In order to reduce the interest rate and make the bonds, which were initially issued in 1996 as part of the build-up for the Summer Olympics, tax-exempt Morris Brown College financed them through the Fulton County Development Authority. Since the bonds were only routed through the development authority, Fulton County taxpayers won’t be required to repay them, reported the Atlanta Journal-Constitution.
Morris Brown pledged several pieces of property, including the administration building, as security for the bonds, which are only a part of the school’s overall $30 million debt. The decision to pursue bankruptcy protection was undertaken by Morris Brown’s board of trustees in order to prevent an auction of the school’s assets on Sept. 4, reported Inside Higher Ed.

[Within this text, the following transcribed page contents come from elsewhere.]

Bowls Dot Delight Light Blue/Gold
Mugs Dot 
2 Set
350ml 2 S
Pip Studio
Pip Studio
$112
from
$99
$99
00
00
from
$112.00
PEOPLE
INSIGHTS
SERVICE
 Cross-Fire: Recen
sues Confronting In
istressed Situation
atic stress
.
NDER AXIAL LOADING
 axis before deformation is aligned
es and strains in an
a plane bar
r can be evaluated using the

Since losing its accreditation and access to both federal financial aid and funds from the United Negro College Fund in 2003, Morris Brown has struggled financially. Two of the harshest blows dealt to the school were the 2006 convictions of the university’s former president, Dolores Cross, and financial aid director, Parvesh Singh.

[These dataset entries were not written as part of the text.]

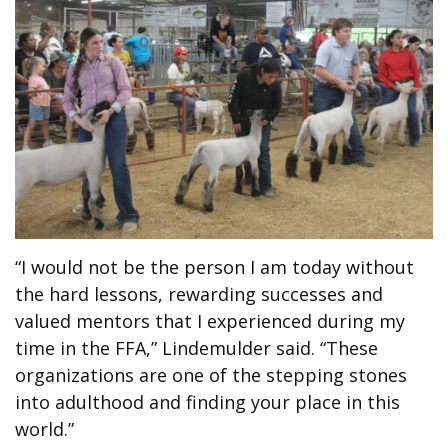
“I would not be the person I am today without
the hard lessons, rewarding successes and
valued mentors that I experienced during my
time in the FFA,” Lindemulder said. “These
organizations are one of the stepping stones
into adulthood and finding your place in this
world.”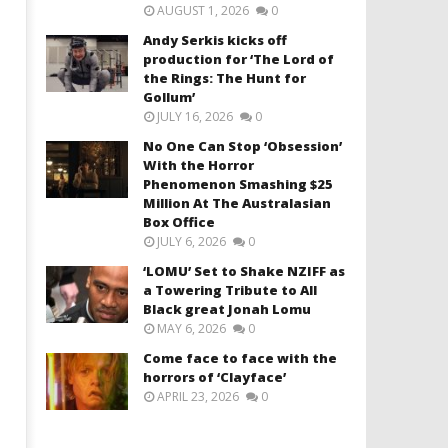
AUGUST 1, 2026
0
Andy Serkis kicks off
production for ‘The Lord of
the Rings: The Hunt for
Gollum’
JULY 16, 2026
0
No One Can Stop ‘Obsession’
With the Horror
Phenomenon Smashing $25
Million At The Australasian
Box Office
JULY 6, 2026
0
‘LOMU’ Set to Shake NZIFF as
a Towering Tribute to All
Black great Jonah Lomu
MAY 6, 2026
0
Come face to face with the
horrors of ‘Clayface’
APRIL 23, 2026
0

Cross and Singh pled guilty to using the names of 1,800 ineligible students — some of whom were only attending Morris Brown part time, while others had never enrolled or had left the school — to fraudulently obtain $3.4 million in federal financial aid, reported the Washington Post. The money was used to cover operating costs and pay down the school’s debt, which had risen due to a series of spending increases Cross implemented.
In a deal to avoid a trial, and a mandatory 10-year prison sentence if convicted on multiple counts, Cross pled guilty to one count of illegally obtaining a student loan, was sentenced to 5 years’ probation, and ordered to pay $13,942 in restitution. According to a contemporary account from The Chronicle of Higher Education, as part of the deal, federal prosecutors dismissed 27 other charges against Cross.
Morris Brown’s problems did not end with the sentencing of Cross and Singh. A prolonged period of financial mismanagement led to the college being presented with $380,000 worth of water bills in 2008. Even though the college was able to raise $100,000 to settle the bills, which dated back to 2004, the administration was not able to turn the school’s finances around, reported The Chronicle of Higher Education.
According to the Associated Press, a Department of Education audit of Morris Brown’s financial aid records for 1999-2004 discovered that the school had not returned nearly $10 million in unused federal financial aid, which is distributed to a school at the beginning of the academic year for student assistance and other reasons, and if any remains at the end of the year is required to be returned to the government. In 2011 the department allowed the school to settle the debt for $500,000, reported Fox News.